This Florida church is accused of “mishandling” donor’s contributions– two million dollars worth! Read the article here. This is a sobering reminder that, just because an organization is a Church does not mean that it is not made up of sinful people who are prone to temptation and failure. In light of this, what can your Church do to prevent a similar situation? Certain procedures can be implemented to both lessen temptation for your Church’s employees and protect the name of Christ. As always, we’re here to help…
Sourced from CBS channel 12 Florida
How does one get away with stealing $1.5 million? This Organization’s Financial Officer stole over a period of seven years. Obviously, adequate controls were lacking at some level in this organization. Read the full story here. Is your church or non-profit in need of a check up on internal controls? Let us help you evaluate and improve your organization’s internal controls.
Sourced from Dominion-Post news
Who would ever think that an elderly Church Secretary would steal from her Church? A simple routine review of the bank statement and reconciliation by an independent party may have prevented this church in east Tennessee from losing $1.5 million. You may read more here.
An Indianapolis pastor admitted to misusing $500k loaned to local Church for a building project that was never built.
See original story here.
Story obtained from News 6 – The Indy Channel.
Any discussion of church tithes and offerings practices usually includes both a pat on the back and a criticism. First, in regard to the normal Sunday offerings I can say to most churches, “Way to go!” In fact, when I ask a client if they have taken any fraud prevention steps, the first thing usually mentioned is how much the church has done to protect the offering plate. Seldom do I encounter a church that does not have multi-member count teams, rotating terms of service, locking bank bags, dual-access safes and in an increasing number, the use of an armored car service. I would venture an educated guess that the majority of churches have more than adequate controls over Sunday receipts. For some, Fort Knox would be an easier target.
But in regard to the rest of the money, the funds that come in during the rest of the week, I often have to say, “What were you thinking?” While being diligent to a fault on Sunday morning, almost anything and everything goes the rest of the week. Here are two in my hall of fame:
- Offerings, fees and other receipts arriving in the mail or dropped off by members are simply dumped on the financial secretary’s desk. I have entered offices with large piles of unguarded cash on the accountant’s desk more times than I can remember.
- Special events funds sometimes are “managed” by a volunteer. The funds are kept off campus and are not turned over to the business office until the event is over. No accounting or reconciliation of goods sold is required.
Needless to say, some of our more interesting and sometimes humorous fraud stories occur in these two areas.
However, this is no laughing matter, because a significant “event” could cause irreparable damage. That being the case, definite steps should be taken.
- First, a brainstorming session could be held, the purpose of which is to determine all sources of income.
- Once identified, all sources should be included in the church’s normal collection policies and procedures. For example,
- For weekday drop-offs and mail-ins, a lock box could be kept in the church’s safe in which all of these receipts would be placed unopened.
- A separate log or register should be maintained to keep a record that the amounts were received.
- On Sunday, the box could then be opened and counted by the teller team on duty.

Given records:
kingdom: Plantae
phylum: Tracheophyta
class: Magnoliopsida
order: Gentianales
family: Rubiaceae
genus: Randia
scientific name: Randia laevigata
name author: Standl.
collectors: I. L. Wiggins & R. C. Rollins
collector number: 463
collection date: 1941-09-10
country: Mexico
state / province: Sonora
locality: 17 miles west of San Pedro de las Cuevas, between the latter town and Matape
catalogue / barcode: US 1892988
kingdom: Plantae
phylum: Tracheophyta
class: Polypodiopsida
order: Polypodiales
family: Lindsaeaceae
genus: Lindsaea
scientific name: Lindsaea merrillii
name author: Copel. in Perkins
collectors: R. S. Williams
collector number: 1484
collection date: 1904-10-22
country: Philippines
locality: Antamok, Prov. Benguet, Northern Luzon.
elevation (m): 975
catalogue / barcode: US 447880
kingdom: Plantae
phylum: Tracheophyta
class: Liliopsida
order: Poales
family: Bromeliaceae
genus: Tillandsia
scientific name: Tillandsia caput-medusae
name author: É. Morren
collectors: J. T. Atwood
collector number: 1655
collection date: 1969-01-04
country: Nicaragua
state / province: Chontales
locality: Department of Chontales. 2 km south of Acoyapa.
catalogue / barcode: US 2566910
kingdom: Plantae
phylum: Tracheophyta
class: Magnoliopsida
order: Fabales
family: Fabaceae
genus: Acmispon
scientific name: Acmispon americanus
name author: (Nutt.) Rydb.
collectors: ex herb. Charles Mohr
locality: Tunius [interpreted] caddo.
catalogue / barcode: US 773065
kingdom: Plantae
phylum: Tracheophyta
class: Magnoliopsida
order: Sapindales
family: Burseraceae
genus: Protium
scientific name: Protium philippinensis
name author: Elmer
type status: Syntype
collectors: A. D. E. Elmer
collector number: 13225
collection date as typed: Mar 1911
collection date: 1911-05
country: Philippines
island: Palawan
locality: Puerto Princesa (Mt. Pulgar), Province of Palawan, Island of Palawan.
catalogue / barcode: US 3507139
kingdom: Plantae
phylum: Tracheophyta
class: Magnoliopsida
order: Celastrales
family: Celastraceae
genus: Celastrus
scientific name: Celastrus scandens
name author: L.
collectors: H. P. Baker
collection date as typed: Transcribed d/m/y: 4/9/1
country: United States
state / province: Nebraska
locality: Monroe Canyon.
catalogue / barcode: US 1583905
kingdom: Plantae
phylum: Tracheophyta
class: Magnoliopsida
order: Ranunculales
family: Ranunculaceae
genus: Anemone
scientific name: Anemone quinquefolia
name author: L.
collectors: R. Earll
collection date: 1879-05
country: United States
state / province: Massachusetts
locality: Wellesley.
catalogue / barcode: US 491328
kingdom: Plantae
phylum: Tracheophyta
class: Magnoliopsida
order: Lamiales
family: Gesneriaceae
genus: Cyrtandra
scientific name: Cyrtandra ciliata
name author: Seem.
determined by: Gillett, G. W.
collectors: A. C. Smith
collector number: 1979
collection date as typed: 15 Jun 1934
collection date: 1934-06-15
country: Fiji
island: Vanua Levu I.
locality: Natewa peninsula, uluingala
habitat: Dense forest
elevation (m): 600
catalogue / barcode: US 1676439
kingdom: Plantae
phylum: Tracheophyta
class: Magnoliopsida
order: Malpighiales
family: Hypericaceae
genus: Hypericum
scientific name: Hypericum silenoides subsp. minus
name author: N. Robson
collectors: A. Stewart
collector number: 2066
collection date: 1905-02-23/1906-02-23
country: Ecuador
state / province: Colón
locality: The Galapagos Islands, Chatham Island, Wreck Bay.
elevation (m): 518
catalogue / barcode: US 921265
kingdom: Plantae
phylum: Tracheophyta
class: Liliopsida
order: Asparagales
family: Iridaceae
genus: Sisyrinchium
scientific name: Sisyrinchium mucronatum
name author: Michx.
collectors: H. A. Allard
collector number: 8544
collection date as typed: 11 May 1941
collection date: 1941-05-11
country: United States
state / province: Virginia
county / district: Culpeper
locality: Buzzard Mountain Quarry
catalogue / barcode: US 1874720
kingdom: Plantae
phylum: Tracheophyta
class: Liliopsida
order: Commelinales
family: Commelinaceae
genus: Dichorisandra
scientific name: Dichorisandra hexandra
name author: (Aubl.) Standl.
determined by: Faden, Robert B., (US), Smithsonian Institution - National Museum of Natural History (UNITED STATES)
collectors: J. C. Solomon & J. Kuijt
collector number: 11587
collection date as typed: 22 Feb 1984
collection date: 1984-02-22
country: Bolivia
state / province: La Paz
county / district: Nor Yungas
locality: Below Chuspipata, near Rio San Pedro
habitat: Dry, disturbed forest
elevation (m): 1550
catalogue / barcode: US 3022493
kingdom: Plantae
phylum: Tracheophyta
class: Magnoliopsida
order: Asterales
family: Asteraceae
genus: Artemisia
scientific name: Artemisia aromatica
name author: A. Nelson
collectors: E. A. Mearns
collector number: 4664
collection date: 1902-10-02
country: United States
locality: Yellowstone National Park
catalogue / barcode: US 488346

Stated problem 1:
Answer these questions from the church fraud article.
(a) Over how many years did the organization's Financial Officer steal?
(b) What amount did the Indianapolis pastor admit to misusing?
(c) Where could the lock box for weekday drop-offs and mail-ins be kept?
Stated problem 2: List every line of the listing that contains the string "barcode", with matching case.
The listing has no connection to the church fraud article.

Complete answer 1:
(a) Seven years.
(b) $500k.
(c) In the church's safe.

Complete answer 2:
catalogue / barcode: US 1892988
catalogue / barcode: US 447880
catalogue / barcode: US 2566910
catalogue / barcode: US 773065
catalogue / barcode: US 3507139
catalogue / barcode: US 1583905
catalogue / barcode: US 491328
catalogue / barcode: US 1676439
catalogue / barcode: US 921265
catalogue / barcode: US 1874720
catalogue / barcode: US 3022493
catalogue / barcode: US 488346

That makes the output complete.